When Erika died in April 2011, her parents, Ronald and June Byrd (the “Byrds”), qualified as administrators of her estate. At the time of her death, Erika had failed to name a new beneficiary under the Plans. Accordingly, the plan administrators of the Plans determined that the survivor benefits under the Plans should be paid to Andochick, the named beneficiary. The Byrds filed suit in state court to have Andochik’s waiver of survivor benefits enforced, and to have him pay the benefits-when paid to him from the Plans- to the estate. The state court granted the Byrds the relief they sought, and this suit ensued.

In analyzing the case, the Fourth Circuit Court of Appeals (the “Court”) noted that ERISA obligates a plan administrator to pay plan proceeds to the named beneficiary, here Andochick. The Court said that the only question being raised is whether ERISA prohibits a state court from ordering Andochick, who had previously waived his right to those benefits, to relinquish those proceeds-once received- to the administrators of Erika’s estate. It further said that the Supreme Court, in Kennedy v. Plan Administrator for DuPont Savings & Investment Plan, held that an ERISA plan administrator must distribute benefits to the beneficiary named in the plan, regardless of any state-law waiver purporting to divest that beneficiary of his right to the benefits. But Kennedy had explicitly left open the question-raised here- of whether, once the benefits are distributed by the administrator, the decedent’s estate can enforce a waiver against the plan beneficiary.

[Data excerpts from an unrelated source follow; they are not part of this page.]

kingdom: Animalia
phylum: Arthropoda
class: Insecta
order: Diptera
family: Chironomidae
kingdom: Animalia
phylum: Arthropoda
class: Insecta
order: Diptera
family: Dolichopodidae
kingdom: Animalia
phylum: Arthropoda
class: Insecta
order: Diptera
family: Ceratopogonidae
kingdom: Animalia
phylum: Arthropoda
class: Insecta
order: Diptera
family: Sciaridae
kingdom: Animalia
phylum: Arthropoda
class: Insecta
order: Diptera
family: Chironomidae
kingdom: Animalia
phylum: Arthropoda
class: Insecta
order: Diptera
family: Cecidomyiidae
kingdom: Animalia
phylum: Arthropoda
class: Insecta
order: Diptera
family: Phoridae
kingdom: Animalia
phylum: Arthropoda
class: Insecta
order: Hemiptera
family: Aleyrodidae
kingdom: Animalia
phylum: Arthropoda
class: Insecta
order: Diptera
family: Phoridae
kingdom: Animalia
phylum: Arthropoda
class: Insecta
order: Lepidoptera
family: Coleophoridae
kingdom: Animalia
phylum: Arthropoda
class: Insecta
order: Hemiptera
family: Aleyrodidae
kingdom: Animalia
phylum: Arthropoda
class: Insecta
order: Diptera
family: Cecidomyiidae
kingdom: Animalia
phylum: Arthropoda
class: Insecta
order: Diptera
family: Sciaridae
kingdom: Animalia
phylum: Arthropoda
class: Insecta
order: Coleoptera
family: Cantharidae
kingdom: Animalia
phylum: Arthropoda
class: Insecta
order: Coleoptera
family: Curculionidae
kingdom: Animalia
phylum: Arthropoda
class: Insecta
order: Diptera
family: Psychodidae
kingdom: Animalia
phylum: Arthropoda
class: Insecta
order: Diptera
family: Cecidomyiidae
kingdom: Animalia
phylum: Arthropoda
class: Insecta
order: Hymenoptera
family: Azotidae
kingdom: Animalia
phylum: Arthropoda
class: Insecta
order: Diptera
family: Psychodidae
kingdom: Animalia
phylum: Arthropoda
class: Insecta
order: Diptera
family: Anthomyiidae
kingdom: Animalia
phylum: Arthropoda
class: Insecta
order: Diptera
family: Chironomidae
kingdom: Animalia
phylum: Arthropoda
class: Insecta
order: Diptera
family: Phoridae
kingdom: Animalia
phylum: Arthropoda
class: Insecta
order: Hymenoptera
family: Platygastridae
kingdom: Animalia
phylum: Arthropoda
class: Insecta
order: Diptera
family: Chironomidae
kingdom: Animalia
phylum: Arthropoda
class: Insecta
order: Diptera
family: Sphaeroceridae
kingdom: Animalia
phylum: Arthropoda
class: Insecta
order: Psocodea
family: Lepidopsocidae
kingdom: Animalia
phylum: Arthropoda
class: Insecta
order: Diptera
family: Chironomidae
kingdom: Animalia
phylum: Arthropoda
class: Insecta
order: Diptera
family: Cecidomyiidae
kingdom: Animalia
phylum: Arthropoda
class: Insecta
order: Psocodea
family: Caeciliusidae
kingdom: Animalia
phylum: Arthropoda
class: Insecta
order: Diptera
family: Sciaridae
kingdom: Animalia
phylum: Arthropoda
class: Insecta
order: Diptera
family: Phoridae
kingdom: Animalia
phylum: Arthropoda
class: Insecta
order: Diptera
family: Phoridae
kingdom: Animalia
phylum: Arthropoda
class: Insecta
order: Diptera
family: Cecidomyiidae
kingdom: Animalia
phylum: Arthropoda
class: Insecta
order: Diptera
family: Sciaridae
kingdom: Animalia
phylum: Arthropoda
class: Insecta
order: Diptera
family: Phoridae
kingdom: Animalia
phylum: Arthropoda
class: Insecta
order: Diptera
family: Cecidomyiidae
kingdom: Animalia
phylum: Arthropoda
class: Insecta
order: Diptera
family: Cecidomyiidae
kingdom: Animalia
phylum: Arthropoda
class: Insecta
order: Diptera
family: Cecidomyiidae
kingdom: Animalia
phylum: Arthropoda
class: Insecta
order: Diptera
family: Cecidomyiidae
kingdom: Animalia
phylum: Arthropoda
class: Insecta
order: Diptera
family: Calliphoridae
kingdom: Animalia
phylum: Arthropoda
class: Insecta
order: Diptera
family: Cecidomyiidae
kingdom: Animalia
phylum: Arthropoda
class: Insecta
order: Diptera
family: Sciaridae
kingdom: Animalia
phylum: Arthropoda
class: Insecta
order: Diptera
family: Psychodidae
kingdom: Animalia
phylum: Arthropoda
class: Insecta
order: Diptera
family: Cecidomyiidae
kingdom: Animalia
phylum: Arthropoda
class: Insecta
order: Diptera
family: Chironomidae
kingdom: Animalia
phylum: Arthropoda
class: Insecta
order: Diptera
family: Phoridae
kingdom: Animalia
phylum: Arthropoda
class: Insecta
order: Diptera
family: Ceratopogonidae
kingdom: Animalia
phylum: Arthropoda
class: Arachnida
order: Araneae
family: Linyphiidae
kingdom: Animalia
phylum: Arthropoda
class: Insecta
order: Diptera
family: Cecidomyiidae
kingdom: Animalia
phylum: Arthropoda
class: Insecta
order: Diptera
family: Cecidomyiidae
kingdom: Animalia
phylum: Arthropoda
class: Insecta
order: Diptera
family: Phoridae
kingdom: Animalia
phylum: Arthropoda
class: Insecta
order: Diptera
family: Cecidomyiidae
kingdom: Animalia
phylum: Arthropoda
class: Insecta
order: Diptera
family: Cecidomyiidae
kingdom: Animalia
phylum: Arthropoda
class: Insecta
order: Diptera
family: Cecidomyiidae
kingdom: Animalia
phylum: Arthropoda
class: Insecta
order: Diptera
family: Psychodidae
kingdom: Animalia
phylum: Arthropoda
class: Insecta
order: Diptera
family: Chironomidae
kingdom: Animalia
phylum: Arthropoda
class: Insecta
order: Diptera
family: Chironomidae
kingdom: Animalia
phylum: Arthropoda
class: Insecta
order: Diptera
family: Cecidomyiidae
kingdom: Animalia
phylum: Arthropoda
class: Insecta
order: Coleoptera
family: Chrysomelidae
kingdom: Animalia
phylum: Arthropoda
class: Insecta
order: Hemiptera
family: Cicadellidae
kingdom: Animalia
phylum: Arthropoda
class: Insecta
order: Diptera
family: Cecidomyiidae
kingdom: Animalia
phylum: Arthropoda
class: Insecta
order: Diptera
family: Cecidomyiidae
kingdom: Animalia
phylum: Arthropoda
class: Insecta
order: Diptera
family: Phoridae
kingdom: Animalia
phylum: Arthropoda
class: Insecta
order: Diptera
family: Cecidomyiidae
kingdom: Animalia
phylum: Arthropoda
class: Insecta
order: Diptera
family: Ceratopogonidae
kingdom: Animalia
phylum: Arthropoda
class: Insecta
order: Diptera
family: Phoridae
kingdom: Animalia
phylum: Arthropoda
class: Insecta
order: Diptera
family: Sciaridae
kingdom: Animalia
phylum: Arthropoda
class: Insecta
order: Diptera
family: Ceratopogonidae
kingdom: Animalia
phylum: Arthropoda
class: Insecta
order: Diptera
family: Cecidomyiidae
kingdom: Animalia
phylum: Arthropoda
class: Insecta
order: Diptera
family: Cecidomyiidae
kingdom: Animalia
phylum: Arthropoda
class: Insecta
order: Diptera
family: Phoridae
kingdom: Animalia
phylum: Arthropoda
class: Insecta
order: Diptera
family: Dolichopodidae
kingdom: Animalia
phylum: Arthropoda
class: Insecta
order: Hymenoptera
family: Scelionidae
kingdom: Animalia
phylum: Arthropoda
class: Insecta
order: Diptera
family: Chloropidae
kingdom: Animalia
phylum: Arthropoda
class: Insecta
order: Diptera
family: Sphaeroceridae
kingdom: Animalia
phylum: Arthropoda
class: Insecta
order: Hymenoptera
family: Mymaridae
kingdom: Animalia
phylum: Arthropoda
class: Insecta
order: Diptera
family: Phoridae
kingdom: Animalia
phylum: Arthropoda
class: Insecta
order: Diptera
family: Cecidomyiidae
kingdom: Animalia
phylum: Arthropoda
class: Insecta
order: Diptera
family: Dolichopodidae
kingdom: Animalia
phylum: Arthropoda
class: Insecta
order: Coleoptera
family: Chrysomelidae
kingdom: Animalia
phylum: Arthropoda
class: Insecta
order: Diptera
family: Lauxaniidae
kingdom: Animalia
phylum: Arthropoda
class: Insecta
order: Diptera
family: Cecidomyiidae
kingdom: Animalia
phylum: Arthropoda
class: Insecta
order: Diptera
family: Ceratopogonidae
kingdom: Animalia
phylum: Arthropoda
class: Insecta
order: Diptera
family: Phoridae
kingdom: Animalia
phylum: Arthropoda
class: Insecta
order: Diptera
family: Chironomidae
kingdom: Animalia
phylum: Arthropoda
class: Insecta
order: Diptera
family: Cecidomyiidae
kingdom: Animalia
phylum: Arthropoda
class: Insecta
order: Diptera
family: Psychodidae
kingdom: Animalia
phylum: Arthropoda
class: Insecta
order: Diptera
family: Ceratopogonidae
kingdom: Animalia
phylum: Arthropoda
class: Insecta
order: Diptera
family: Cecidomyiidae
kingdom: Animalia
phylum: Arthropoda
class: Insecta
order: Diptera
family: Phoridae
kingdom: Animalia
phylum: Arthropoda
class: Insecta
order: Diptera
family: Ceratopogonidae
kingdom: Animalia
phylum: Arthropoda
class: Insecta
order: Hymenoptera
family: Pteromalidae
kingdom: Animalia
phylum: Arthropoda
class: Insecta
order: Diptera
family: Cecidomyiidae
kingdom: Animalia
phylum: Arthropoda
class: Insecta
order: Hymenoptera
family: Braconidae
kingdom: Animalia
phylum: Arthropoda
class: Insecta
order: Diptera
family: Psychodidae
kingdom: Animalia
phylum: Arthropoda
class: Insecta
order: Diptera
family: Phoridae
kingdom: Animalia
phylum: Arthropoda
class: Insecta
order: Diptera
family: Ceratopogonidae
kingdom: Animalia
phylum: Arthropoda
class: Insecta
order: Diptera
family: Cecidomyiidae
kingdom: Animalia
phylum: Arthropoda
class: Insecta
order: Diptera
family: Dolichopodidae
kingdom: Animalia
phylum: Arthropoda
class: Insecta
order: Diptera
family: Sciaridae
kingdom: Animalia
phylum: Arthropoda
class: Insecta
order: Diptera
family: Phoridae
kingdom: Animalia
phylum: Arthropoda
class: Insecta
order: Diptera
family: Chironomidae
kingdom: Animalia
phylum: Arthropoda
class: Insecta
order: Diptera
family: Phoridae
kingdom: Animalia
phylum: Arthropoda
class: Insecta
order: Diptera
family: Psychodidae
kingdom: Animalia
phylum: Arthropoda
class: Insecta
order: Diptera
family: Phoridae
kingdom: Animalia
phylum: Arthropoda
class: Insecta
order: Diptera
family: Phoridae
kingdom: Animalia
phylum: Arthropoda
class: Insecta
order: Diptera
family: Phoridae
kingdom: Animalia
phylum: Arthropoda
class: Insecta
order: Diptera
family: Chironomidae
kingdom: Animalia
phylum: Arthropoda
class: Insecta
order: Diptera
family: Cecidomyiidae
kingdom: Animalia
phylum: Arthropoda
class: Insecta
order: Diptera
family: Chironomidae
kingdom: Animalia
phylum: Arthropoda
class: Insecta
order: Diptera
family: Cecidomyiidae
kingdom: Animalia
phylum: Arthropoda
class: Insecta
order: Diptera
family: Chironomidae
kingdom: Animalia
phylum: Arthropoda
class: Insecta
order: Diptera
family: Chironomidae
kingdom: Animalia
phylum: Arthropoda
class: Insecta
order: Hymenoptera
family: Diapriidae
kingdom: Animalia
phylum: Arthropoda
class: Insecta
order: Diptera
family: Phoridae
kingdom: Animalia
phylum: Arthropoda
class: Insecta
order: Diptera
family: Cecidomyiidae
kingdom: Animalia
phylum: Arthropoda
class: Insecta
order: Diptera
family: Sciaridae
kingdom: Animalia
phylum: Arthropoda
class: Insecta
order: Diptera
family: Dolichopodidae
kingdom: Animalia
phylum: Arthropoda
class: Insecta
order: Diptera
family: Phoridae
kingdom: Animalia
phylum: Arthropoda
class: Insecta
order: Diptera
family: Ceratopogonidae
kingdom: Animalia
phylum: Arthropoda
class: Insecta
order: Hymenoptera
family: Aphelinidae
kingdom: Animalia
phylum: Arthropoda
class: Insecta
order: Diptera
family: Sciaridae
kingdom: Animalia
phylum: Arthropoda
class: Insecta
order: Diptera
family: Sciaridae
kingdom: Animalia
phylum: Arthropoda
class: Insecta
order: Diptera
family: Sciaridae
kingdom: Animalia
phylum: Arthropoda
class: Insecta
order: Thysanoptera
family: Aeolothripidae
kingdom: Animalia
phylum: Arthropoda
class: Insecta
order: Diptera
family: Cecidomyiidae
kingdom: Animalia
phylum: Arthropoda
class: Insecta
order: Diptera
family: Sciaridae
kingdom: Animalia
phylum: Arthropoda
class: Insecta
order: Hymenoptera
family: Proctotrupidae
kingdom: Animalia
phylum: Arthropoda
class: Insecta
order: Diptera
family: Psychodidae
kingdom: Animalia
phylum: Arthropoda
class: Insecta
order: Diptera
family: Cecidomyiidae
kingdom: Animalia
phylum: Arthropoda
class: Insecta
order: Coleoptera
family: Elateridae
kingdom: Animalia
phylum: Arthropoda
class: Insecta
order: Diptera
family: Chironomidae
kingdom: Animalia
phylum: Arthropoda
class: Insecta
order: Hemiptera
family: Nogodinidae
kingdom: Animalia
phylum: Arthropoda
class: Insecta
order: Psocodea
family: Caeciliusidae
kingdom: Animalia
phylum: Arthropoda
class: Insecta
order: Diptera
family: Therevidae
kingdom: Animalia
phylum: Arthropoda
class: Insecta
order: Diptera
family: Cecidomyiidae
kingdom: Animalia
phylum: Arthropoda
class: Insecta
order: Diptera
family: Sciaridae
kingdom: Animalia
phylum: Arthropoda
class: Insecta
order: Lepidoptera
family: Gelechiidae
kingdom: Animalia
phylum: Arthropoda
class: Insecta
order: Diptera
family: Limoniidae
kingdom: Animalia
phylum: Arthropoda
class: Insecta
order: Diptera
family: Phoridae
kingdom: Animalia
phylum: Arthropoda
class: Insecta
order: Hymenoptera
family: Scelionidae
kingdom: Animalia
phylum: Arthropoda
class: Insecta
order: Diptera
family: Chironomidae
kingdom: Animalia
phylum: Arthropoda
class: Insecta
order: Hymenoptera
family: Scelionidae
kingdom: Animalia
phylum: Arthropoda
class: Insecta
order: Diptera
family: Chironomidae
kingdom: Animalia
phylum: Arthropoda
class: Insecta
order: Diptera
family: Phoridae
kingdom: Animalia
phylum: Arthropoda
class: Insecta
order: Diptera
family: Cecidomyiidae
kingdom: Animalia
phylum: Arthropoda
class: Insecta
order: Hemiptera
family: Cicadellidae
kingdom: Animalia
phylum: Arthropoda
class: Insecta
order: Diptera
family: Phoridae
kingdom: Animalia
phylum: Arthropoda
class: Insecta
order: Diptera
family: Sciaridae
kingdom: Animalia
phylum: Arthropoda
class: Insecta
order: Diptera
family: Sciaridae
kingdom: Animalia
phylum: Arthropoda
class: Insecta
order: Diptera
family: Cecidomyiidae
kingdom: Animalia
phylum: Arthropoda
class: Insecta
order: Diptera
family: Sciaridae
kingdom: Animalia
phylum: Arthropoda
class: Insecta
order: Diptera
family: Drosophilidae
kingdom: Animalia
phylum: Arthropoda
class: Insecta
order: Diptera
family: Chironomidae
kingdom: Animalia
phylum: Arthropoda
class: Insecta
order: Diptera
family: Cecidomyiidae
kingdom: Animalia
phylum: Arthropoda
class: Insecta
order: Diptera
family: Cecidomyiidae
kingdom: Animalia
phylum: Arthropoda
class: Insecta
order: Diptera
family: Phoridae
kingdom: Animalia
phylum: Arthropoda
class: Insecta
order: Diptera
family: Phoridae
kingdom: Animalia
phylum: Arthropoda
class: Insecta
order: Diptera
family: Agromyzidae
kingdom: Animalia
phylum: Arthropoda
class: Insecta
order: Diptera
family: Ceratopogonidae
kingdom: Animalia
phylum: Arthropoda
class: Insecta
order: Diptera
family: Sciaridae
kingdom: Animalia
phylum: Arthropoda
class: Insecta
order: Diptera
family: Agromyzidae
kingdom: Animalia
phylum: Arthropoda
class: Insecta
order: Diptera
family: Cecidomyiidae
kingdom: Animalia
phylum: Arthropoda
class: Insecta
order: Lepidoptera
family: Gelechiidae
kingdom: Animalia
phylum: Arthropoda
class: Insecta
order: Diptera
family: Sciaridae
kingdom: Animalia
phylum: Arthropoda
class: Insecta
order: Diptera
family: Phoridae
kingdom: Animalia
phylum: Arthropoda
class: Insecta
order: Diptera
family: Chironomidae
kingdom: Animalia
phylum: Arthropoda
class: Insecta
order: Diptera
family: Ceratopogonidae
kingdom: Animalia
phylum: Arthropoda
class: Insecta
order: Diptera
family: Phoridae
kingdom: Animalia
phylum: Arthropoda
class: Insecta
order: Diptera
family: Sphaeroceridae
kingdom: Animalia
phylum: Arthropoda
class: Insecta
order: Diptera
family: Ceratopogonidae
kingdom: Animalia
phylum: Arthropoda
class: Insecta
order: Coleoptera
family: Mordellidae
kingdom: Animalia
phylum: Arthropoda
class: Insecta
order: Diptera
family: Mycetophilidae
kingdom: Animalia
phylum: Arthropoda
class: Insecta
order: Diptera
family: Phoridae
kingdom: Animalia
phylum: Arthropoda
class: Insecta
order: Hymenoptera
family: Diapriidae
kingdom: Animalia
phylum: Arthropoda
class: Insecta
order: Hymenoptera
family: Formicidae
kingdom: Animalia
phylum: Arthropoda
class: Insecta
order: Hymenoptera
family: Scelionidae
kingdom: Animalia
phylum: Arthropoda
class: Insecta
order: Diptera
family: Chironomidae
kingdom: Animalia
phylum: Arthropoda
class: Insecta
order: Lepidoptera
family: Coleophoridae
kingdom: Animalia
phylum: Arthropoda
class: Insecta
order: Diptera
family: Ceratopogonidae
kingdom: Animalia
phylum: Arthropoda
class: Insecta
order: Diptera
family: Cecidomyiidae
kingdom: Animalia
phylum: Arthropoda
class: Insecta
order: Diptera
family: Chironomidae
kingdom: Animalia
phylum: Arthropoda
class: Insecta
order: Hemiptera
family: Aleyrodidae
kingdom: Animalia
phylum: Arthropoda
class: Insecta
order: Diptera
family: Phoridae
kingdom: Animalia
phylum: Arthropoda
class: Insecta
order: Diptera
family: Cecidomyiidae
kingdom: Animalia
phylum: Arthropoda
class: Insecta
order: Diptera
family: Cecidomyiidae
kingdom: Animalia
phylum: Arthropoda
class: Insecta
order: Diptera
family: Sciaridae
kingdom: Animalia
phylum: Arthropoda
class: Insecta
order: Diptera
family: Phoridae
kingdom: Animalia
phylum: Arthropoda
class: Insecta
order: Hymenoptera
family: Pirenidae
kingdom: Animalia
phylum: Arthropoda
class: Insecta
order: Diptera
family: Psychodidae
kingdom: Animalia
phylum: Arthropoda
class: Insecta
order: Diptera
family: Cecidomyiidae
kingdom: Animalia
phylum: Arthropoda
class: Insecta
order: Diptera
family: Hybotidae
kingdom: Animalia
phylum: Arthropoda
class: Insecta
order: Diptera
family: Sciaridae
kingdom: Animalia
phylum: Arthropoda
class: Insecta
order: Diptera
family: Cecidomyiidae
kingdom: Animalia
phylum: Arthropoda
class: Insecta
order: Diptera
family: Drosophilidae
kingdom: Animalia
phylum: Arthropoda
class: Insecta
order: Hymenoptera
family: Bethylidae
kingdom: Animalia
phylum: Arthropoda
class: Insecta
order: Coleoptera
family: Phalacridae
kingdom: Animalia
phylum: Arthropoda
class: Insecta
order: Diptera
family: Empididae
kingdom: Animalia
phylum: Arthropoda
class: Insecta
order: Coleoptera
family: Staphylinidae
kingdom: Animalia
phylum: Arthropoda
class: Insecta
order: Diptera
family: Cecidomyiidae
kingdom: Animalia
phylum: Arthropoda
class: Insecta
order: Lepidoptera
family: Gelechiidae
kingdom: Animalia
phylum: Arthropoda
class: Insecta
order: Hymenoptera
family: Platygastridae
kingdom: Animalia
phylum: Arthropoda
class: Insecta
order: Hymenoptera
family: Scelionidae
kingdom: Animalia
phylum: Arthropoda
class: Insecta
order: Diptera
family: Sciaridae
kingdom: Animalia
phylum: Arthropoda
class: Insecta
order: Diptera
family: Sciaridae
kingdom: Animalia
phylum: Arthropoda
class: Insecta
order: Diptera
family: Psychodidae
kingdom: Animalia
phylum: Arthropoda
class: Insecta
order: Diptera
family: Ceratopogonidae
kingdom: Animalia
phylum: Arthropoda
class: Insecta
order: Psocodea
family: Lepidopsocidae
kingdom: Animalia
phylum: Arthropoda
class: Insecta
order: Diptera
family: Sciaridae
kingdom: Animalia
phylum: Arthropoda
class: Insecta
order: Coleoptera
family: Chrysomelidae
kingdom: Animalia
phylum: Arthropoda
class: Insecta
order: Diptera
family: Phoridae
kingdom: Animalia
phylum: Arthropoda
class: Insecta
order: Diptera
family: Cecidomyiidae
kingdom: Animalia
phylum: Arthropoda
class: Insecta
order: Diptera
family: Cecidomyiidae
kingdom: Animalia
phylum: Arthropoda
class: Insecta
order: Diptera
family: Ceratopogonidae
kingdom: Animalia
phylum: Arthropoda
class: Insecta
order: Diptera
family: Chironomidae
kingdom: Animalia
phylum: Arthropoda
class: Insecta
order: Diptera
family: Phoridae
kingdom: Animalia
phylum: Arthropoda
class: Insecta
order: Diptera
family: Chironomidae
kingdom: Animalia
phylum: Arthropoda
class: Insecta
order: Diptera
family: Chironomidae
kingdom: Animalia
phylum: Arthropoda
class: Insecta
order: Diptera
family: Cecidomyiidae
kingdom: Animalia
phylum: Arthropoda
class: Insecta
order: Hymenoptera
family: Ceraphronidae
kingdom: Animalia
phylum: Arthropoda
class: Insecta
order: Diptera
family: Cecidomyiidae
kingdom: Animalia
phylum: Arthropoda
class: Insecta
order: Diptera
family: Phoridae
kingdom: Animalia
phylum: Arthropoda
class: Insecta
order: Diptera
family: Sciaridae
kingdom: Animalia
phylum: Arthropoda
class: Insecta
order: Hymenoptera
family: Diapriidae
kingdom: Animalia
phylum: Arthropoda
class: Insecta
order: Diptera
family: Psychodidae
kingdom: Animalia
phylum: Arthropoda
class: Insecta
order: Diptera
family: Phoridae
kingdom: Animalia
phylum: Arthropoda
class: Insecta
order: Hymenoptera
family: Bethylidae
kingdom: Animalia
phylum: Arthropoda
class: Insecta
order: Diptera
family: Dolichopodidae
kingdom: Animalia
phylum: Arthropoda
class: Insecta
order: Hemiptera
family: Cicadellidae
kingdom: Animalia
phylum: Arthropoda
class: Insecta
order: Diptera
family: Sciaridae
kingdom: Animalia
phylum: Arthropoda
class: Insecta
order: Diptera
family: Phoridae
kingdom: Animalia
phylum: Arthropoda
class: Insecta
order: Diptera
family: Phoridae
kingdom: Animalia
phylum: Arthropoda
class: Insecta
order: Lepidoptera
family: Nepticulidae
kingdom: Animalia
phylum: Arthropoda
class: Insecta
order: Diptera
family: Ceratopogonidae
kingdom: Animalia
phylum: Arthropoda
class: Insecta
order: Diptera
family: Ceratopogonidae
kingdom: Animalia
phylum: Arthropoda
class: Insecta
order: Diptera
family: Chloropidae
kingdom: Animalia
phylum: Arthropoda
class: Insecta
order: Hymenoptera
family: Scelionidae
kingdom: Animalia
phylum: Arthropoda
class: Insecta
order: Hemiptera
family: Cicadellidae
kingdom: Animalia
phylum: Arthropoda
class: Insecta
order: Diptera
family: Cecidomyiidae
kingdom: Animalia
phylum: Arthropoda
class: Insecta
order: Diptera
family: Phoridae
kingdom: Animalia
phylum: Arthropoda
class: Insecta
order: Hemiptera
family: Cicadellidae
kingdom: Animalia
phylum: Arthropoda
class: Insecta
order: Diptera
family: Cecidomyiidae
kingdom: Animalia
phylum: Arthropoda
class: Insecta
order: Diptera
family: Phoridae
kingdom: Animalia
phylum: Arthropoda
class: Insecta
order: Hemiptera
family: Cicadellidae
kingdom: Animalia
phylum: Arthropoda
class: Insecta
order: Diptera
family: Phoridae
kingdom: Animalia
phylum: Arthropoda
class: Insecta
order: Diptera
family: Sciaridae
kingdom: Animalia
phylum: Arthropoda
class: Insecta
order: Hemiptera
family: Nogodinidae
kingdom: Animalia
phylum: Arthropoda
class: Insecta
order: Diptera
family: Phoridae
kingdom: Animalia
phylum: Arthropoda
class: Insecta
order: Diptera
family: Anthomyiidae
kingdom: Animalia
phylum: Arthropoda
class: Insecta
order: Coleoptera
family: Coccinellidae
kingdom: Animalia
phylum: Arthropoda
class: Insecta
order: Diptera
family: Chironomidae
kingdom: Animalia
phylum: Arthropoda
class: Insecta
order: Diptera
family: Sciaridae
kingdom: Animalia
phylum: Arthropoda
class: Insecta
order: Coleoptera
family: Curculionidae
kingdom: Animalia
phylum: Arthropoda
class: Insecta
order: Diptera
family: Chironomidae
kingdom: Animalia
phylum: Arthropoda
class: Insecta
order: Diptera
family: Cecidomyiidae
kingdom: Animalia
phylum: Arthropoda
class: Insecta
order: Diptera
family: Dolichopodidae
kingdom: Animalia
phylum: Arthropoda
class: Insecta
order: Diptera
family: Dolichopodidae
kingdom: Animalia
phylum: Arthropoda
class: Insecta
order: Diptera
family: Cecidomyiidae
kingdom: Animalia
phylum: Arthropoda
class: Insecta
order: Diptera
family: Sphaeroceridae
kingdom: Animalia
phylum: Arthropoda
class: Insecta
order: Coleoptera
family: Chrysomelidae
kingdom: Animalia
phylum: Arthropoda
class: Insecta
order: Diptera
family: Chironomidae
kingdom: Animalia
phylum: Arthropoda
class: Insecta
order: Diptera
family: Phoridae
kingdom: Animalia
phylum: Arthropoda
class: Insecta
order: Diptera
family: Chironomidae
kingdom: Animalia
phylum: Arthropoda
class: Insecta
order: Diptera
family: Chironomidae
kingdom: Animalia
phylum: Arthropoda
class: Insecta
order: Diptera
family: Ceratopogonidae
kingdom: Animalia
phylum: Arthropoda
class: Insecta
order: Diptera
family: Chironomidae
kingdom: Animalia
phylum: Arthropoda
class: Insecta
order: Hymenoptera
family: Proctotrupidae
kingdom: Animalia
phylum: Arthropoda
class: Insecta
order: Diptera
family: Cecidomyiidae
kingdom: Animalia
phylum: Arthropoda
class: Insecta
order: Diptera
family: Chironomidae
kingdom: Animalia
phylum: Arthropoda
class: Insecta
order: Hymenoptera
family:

The Court then ruled that ERISA and the Kennedy decision do not cause ERISA to preempt post-distribution suits against ERISA beneficiaries (that is, individuals named as beneficiaries under a plan). As such, the Court affirmed the district court’s decision that ERISA does not preempt the state court’s order for Andochick to pay over to Erika’s estate the benefits he will receive from the Plans as the named beneficiary.